Many staff members believe that Artek has been brought to the brink of bankruptcy intentionally.

Since its inception in June 1925, a vacation at Artek was considered an honorable award for Soviet children. In its heyday the year-round Crimean camp hosted 27,000 children annually.

Its prestige wound down after the breakup of the Soviet Union and the dissolution of the young pioneers' organization in 1990, but it remained a popular vacation site.

The camp has experienced financial difficulties in the past few years. Now, with the adoption by the Ukrainian Verkhovna Rada of the state budget, which did not provide funding for Artek, it seems to have lost all hope for recovery.

The resort's total debt, according to the Ukrainian Audit Chamber, has reached $5 million.

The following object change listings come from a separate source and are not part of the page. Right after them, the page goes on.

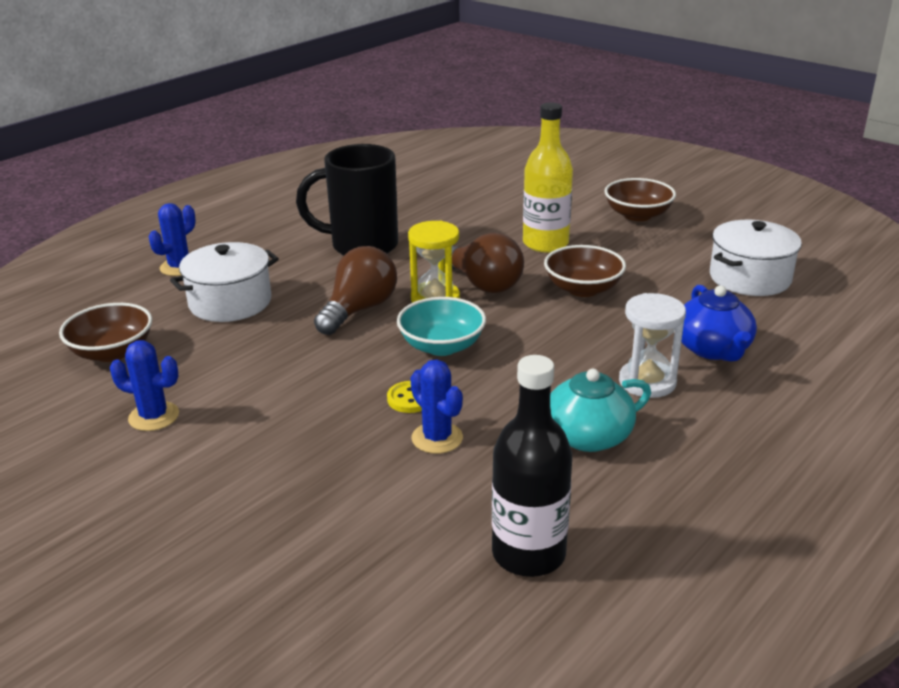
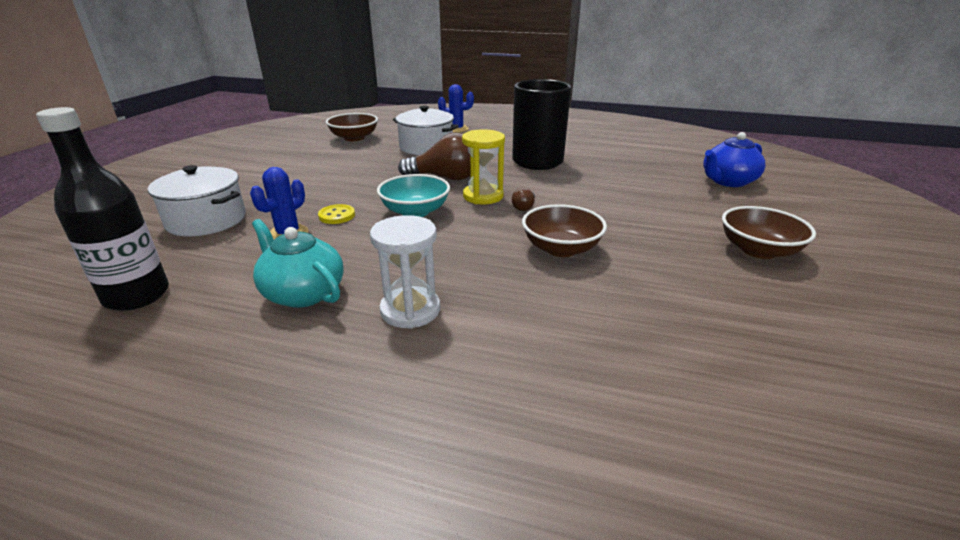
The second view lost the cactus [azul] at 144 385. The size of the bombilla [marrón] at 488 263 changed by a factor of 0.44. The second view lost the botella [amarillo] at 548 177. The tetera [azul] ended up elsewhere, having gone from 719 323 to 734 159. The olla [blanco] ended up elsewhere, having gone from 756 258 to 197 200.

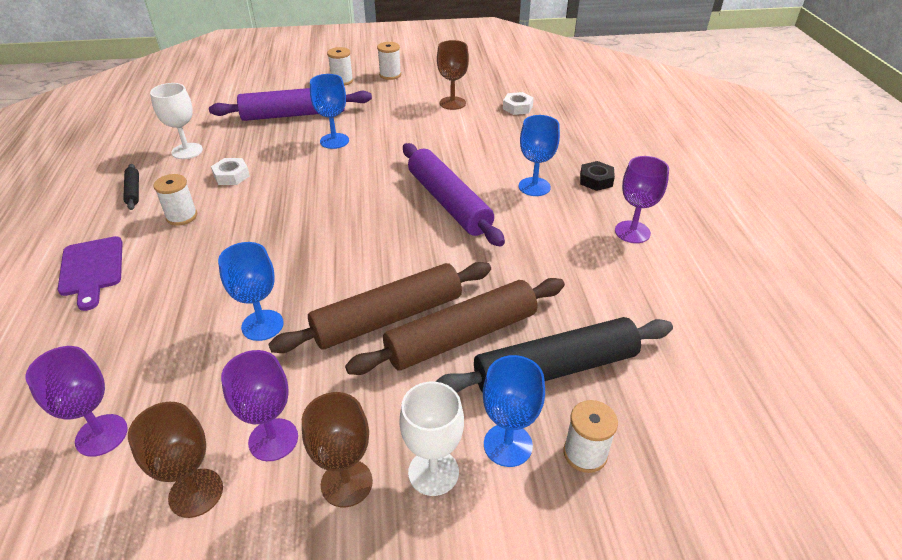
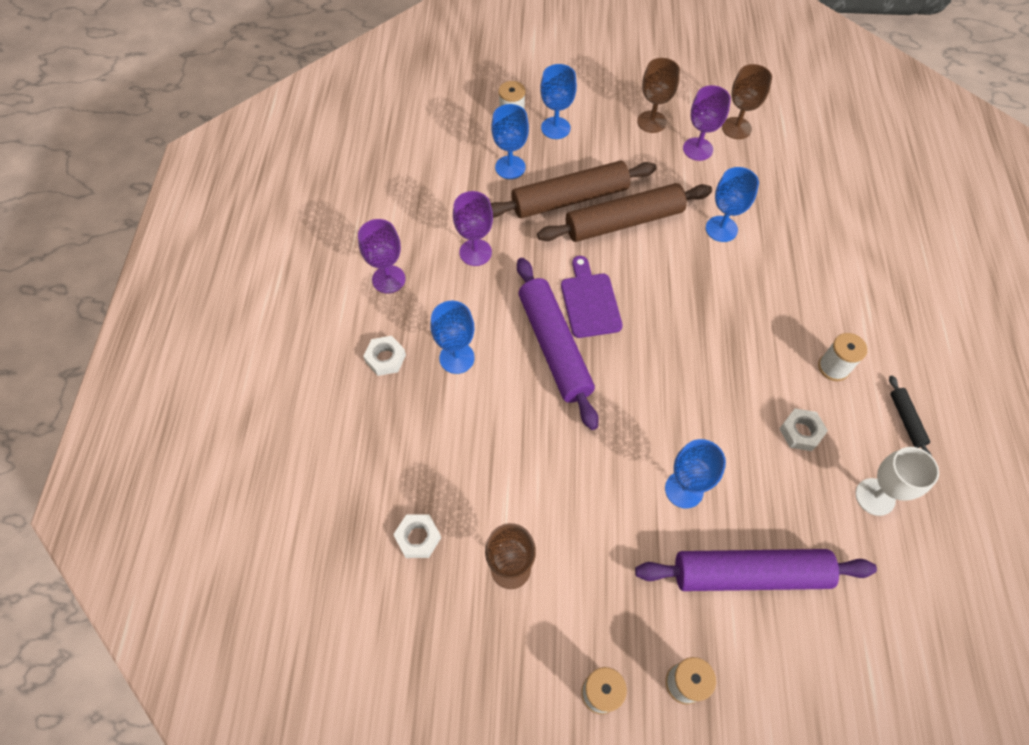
The copa [morado] ended up elsewhere, having gone from 76 401 to 473 228. The tabla de cortar [morado] ended up elsewhere, having gone from 90 273 to 592 297. The second view lost the copa [blanco] at 431 439. Where the rodillo [negro] stood at 554 355, the copa [azul] came to stand at 510 141. What was the tuerca [negro] at 597 176 turned into the tuerca [blanco] at 384 356.

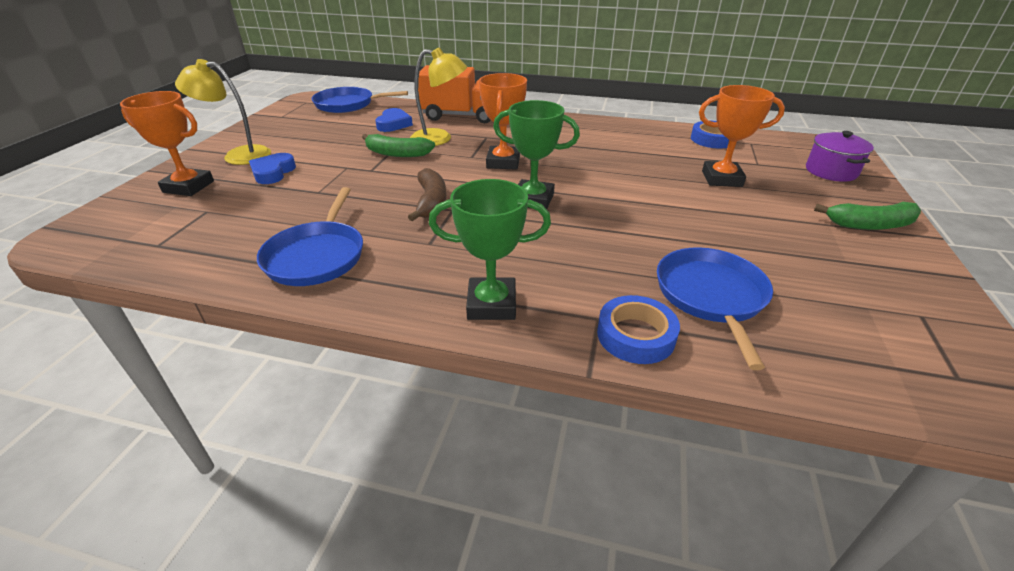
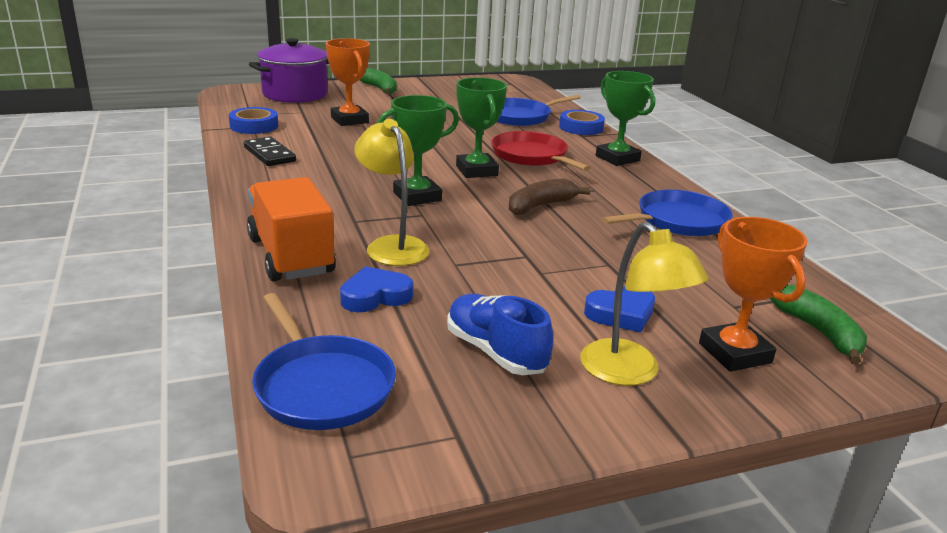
The plátano [verde] ended up elsewhere, having gone from 398 145 to 818 325. What was the trofeo [naranja] at 503 121 turned into the trofeo [verde] at 418 150. The size of the olla [morado] at 840 156 changed by a factor of 1.57. The second view gained the ficha de dominó [negro] at 270 151. The second view gained the zapato [azul] at 500 334. The second view gained the sartén [rojo] at 541 151.

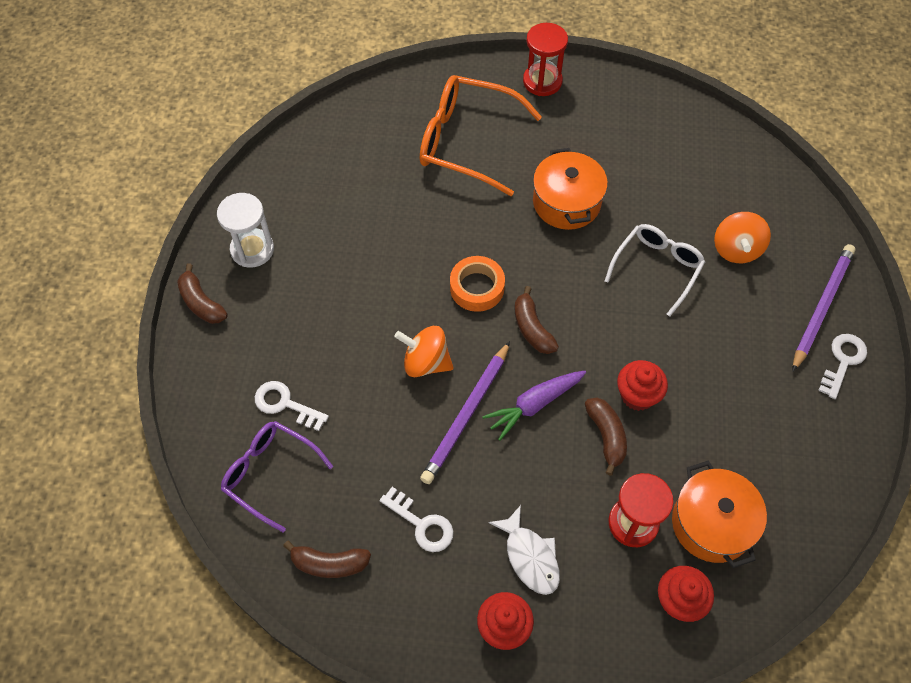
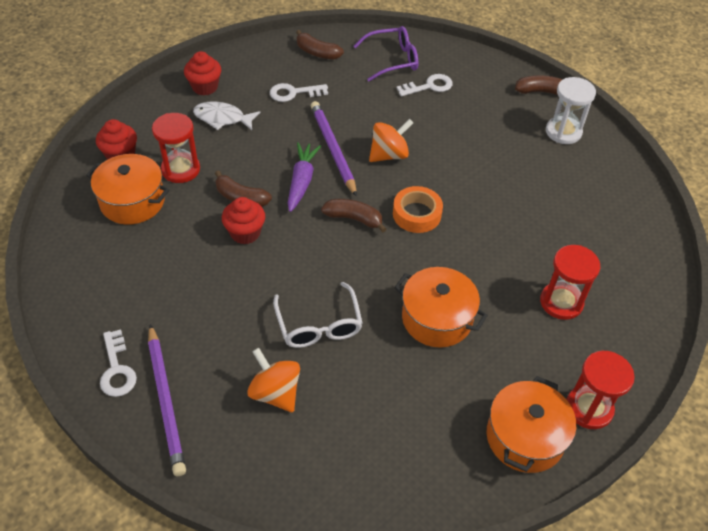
The plátano [marrón] at 327 559 ended up facing another way, 105 degrees counterclockwise from before. Where the gafas [naranja] stood at 481 135, the reloj de arena [rojo] came to stand at 570 282. The second view gained the olla [naranja] at 531 424.

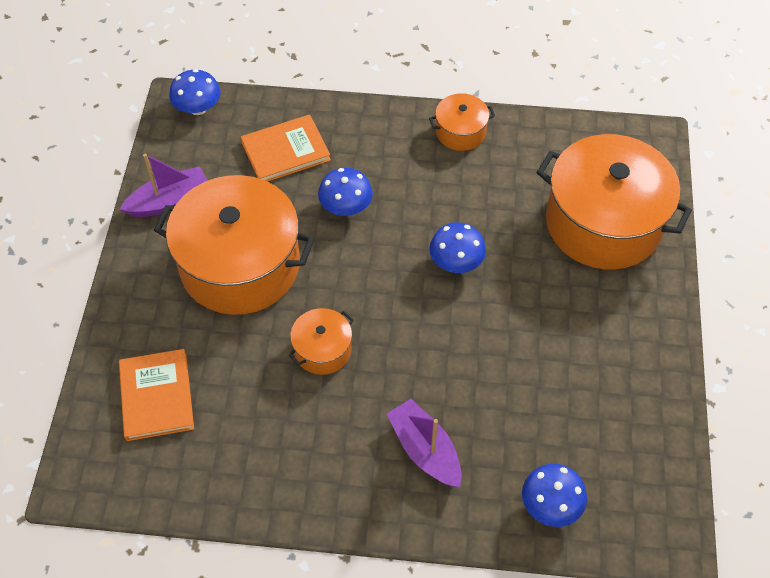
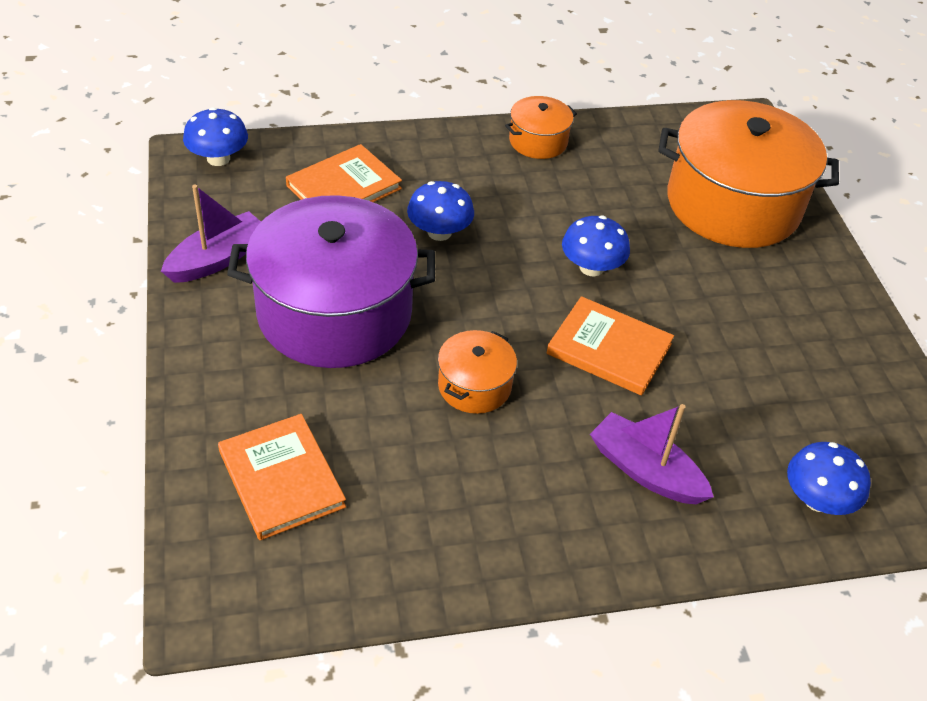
What was the olla [naranja] at 234 245 turned into the olla [morado] at 331 281. The second view gained the libro [naranja] at 610 346.

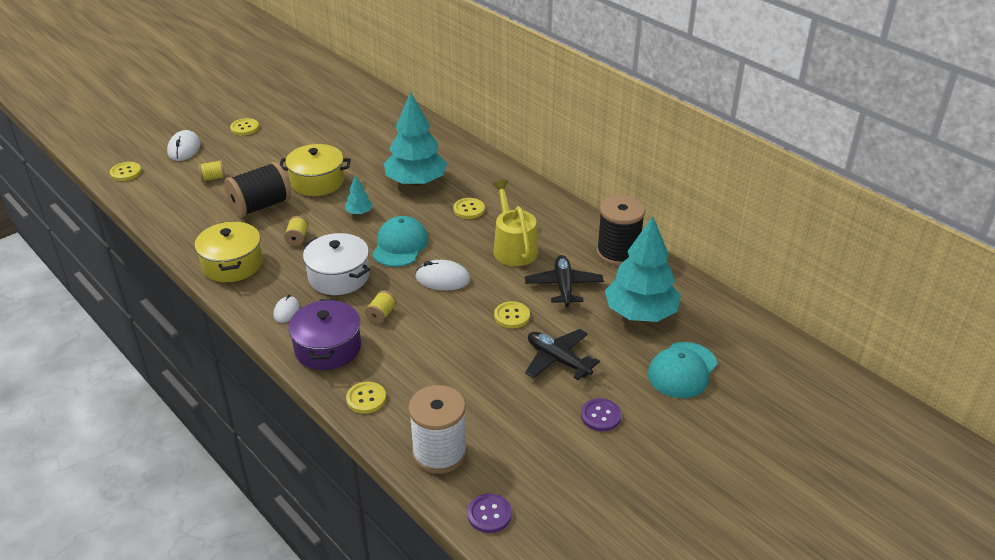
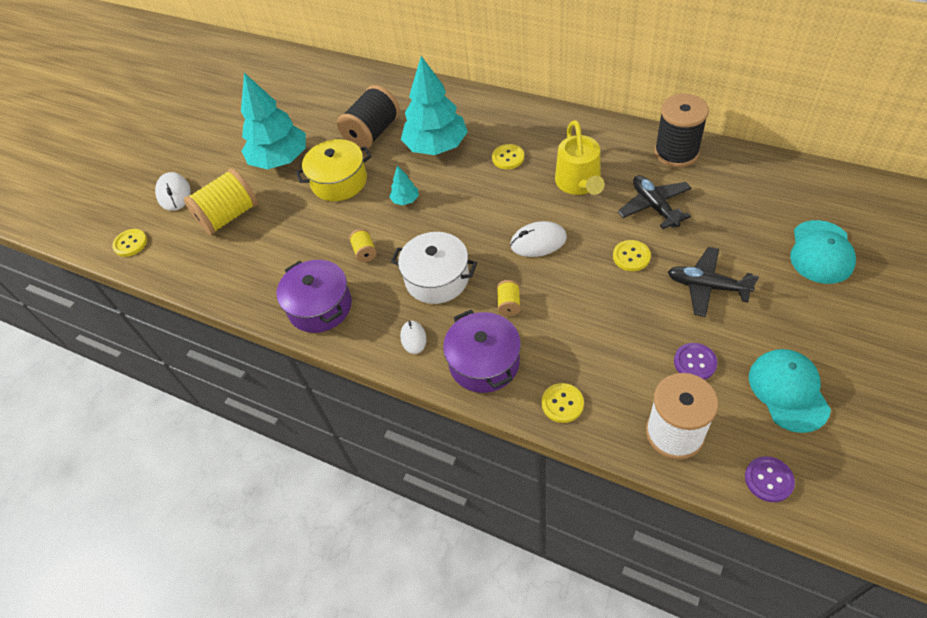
What was the olla [amarillo] at 229 251 turned into the olla [morado] at 314 296. The size of the carrete [amarillo] at 211 171 changed by a factor of 2.19. The carrete [negro] ended up elsewhere, having gone from 257 189 to 368 117. The second view lost the botón [amarillo] at 244 126. The gorra [turquesa] ended up elsewhere, having gone from 400 241 to 790 391. The regadera [amarillo] at 515 223 ended up facing another way, 150 degrees counterclockwise from before. The botón [morado] ended up elsewhere, having gone from 601 414 to 695 361. The árbol [turquesa] ended up elsewhere, having gone from 643 269 to 273 121.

Artek spokeswoman Yelena Mekh places the blame with the Ukrainian government: "The situation that has evolved as a result of failure by the state on its promises and failure to comply with several regulations, has led the [Artek] center to a situation where it faces massive job losses -- 1,100 qualified teachers who constitute the backbone of Artek."

Local Crimean authorities, backed by commercial developers, have been litigating with Artek over a few pieces of premier beach land and essential roads that the local government attempted to snatch in 2006.

Artek officials believe the resort is being forced to declare bankruptcy. "That would be a logical assumption," says Yelena Mekh. "The camp spreads across 208 hectares, which is top-grade Crimean seaside land with a high market value."